The adverse reactions listed below occur in adults, children and adolescents (aged 0 to 17 years old) after intravenous administration. The frequencies are not known (cannot be estimated from the available data). When indicated, the frequency is based on a very small sample size.
Not known: Methaemoglobinaemia, Hyperbilirubinaemia1, Haemolytic anaemia
Not known: Anaphylactic reactions
Not known: Confusional state, Agitation
Very common: Dizziness
Common: Headache, Anxiety
Not known: Tremor, Fever, Aphasia
Very common: Paraesthesia, Dysgeusia
Not known: Serotonin Syndrome with concomitant use of serotonergic drugs
Not known: Mydriasis
Not known: Cardiac arrhythmia, Tachycardia
Not known: Hypertension, Hypotension
Not known: Dyspnoea, Tachypnoea, Hypoxia
Very common: Nausea
Common: Vomiting, Abdominal pain
Not known: Faeces discoloration (blue-green)

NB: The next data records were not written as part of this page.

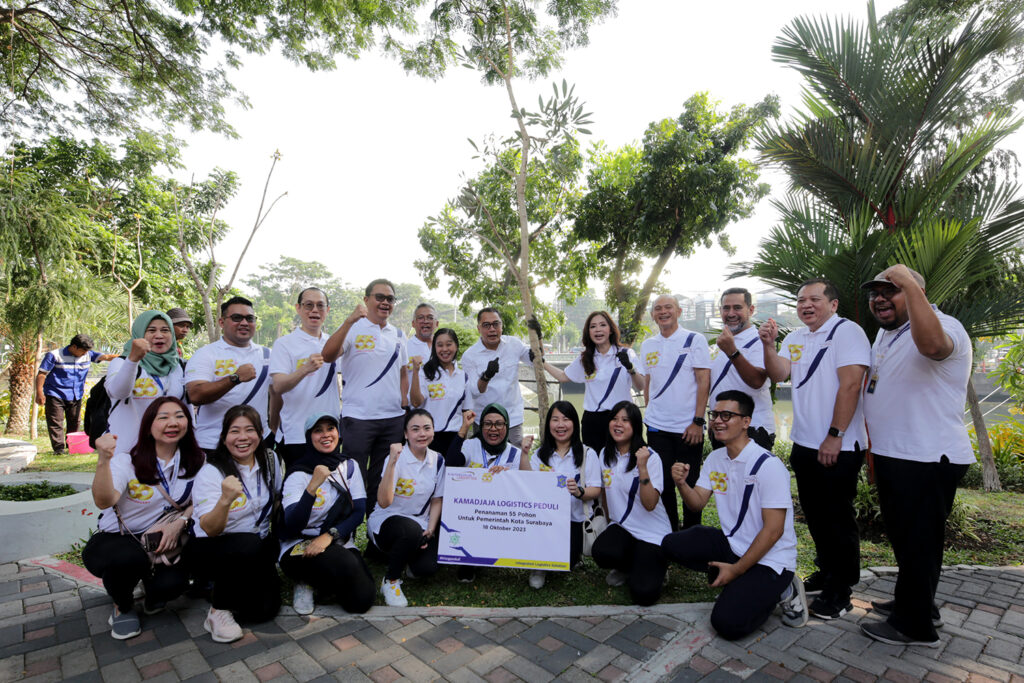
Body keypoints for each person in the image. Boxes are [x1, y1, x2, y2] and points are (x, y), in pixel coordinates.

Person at [859, 265, 973, 647]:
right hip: (896, 455)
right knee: (908, 541)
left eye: (890, 290)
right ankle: (917, 604)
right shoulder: (887, 334)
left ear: (917, 293)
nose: (880, 298)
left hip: (927, 456)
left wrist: (908, 281)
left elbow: (933, 348)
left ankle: (914, 626)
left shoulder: (945, 325)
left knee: (920, 541)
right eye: (875, 292)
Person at [760, 277, 870, 621]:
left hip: (838, 445)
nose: (806, 305)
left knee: (838, 519)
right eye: (801, 300)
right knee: (817, 517)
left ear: (833, 304)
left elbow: (851, 384)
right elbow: (780, 373)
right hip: (805, 443)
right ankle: (826, 573)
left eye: (814, 299)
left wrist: (835, 435)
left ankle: (841, 591)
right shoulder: (795, 337)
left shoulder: (846, 332)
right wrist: (768, 345)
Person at [661, 390, 808, 640]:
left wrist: (737, 570)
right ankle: (743, 584)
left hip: (771, 558)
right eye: (715, 414)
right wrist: (682, 483)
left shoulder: (768, 466)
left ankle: (783, 588)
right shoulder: (716, 458)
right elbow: (696, 504)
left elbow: (774, 531)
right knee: (671, 544)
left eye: (727, 415)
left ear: (746, 421)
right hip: (733, 544)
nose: (718, 420)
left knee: (727, 623)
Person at [82, 397, 204, 639]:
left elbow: (199, 503)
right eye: (163, 417)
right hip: (118, 540)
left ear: (188, 424)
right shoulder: (126, 461)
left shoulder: (196, 462)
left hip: (163, 539)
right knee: (128, 559)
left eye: (180, 416)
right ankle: (122, 606)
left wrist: (180, 523)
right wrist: (103, 460)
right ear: (148, 424)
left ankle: (151, 591)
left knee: (173, 586)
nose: (173, 423)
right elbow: (104, 501)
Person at [187, 405, 283, 642]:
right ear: (224, 437)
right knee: (246, 544)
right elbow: (210, 528)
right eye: (234, 431)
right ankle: (217, 610)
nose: (242, 438)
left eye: (250, 430)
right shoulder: (211, 472)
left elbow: (277, 498)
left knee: (264, 611)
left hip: (254, 547)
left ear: (260, 434)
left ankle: (231, 591)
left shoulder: (270, 461)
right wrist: (225, 500)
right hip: (211, 547)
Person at [322, 278, 409, 516]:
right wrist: (349, 320)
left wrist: (404, 404)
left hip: (392, 420)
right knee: (352, 479)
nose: (385, 303)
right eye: (379, 297)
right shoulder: (352, 329)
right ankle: (346, 533)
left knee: (382, 479)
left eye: (390, 299)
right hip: (358, 418)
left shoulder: (400, 335)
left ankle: (374, 531)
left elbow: (403, 374)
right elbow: (328, 355)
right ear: (366, 300)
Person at [278, 413, 375, 615]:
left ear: (338, 434)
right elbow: (293, 524)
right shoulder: (298, 473)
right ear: (308, 437)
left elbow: (358, 513)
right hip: (298, 545)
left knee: (362, 600)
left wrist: (329, 535)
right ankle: (303, 581)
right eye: (318, 430)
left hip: (335, 540)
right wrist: (312, 487)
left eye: (330, 428)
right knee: (345, 563)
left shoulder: (349, 466)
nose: (326, 435)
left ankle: (323, 584)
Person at [640, 295, 711, 530]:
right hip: (657, 428)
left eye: (668, 307)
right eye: (657, 309)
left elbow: (703, 381)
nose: (663, 312)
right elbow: (649, 381)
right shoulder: (648, 345)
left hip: (687, 428)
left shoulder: (694, 340)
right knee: (664, 484)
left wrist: (698, 421)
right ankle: (670, 530)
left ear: (678, 311)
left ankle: (692, 534)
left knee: (690, 482)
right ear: (653, 315)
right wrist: (650, 411)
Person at [591, 400, 671, 606]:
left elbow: (651, 503)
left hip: (651, 533)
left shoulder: (650, 457)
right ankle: (629, 566)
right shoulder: (605, 455)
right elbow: (606, 495)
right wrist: (610, 526)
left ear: (635, 426)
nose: (618, 424)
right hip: (624, 527)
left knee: (644, 594)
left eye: (625, 420)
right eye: (615, 419)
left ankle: (657, 566)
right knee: (601, 551)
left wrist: (642, 468)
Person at [446, 402, 532, 583]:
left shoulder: (515, 454)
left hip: (500, 513)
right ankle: (467, 562)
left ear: (507, 427)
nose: (493, 429)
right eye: (488, 424)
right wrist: (464, 428)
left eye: (499, 424)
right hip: (471, 513)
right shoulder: (471, 445)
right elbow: (452, 463)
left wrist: (509, 476)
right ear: (482, 426)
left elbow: (527, 488)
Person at [367, 409, 445, 607]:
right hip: (387, 520)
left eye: (427, 428)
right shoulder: (396, 457)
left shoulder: (438, 460)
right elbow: (384, 502)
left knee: (427, 568)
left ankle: (407, 555)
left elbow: (437, 500)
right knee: (409, 531)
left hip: (420, 523)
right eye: (415, 429)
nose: (422, 434)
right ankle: (390, 581)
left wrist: (431, 529)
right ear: (406, 434)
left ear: (434, 431)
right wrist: (392, 462)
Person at [521, 401, 601, 589]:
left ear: (574, 423)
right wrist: (524, 454)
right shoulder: (540, 454)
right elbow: (528, 481)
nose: (560, 425)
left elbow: (596, 489)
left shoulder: (588, 454)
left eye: (566, 419)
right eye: (555, 419)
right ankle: (538, 566)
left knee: (566, 563)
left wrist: (579, 492)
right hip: (545, 520)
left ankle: (571, 556)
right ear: (548, 424)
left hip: (574, 521)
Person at [542, 312, 645, 453]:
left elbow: (641, 386)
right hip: (593, 420)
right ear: (588, 332)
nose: (598, 330)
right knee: (594, 465)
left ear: (610, 329)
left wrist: (630, 368)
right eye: (593, 326)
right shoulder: (586, 358)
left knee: (622, 461)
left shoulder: (626, 353)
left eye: (603, 325)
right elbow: (563, 377)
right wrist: (542, 362)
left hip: (620, 419)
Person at [185, 297, 271, 453]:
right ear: (221, 322)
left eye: (250, 318)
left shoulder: (267, 355)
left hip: (256, 444)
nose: (244, 323)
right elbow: (195, 395)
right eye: (237, 318)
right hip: (213, 444)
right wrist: (235, 378)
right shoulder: (206, 354)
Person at [269, 287, 340, 467]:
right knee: (298, 488)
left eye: (320, 306)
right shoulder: (284, 344)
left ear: (327, 311)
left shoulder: (333, 343)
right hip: (297, 434)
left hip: (329, 434)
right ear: (298, 308)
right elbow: (277, 386)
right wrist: (305, 369)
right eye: (308, 305)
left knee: (328, 490)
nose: (314, 310)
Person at [105, 310, 186, 452]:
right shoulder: (121, 363)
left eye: (165, 330)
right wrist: (133, 360)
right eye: (151, 330)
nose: (159, 335)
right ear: (139, 333)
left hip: (168, 453)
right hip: (128, 452)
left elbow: (187, 408)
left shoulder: (179, 366)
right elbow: (118, 392)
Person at [708, 289, 775, 450]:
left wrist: (732, 351)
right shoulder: (723, 340)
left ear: (750, 310)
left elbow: (757, 381)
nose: (731, 313)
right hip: (721, 427)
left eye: (737, 307)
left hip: (751, 429)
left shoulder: (760, 340)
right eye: (726, 308)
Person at [460, 308, 533, 446]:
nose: (492, 329)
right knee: (484, 460)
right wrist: (486, 376)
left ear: (501, 325)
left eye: (496, 324)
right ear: (479, 328)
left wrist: (538, 339)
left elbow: (535, 361)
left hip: (512, 417)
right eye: (486, 325)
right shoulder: (469, 356)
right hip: (484, 420)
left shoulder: (514, 344)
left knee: (515, 458)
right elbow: (475, 391)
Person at [36, 334, 117, 454]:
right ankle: (58, 449)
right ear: (74, 347)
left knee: (75, 421)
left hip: (75, 394)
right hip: (55, 393)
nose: (85, 353)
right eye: (83, 350)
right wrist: (39, 393)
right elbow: (42, 374)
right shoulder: (54, 355)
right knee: (56, 422)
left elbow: (107, 357)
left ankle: (72, 446)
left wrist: (129, 357)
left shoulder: (88, 355)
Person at [409, 328, 468, 456]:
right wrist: (415, 371)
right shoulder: (426, 372)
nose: (445, 349)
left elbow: (466, 411)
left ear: (456, 346)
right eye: (440, 345)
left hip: (455, 437)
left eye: (449, 344)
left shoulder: (463, 376)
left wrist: (462, 435)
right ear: (434, 348)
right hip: (429, 437)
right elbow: (415, 402)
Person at [406, 303, 438, 404]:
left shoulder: (444, 348)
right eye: (420, 318)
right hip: (415, 409)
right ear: (413, 323)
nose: (425, 321)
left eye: (430, 317)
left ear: (436, 323)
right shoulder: (405, 348)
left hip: (441, 407)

Very common: Skin discoloration (blue), Sweating
Not known: Urticaria, Phototoxicity/Photosensitivity
Very common: Chromaturia (blue-green)
Common: Chest pain, Injection site pain
Not known: Local tissue necrosis at the injection site
Not known: Haemoglobin decreased
Very common: Pain in extremity
Adverse reactions are the same as in adults (except hyperbilirubinaemia, reported in infants only).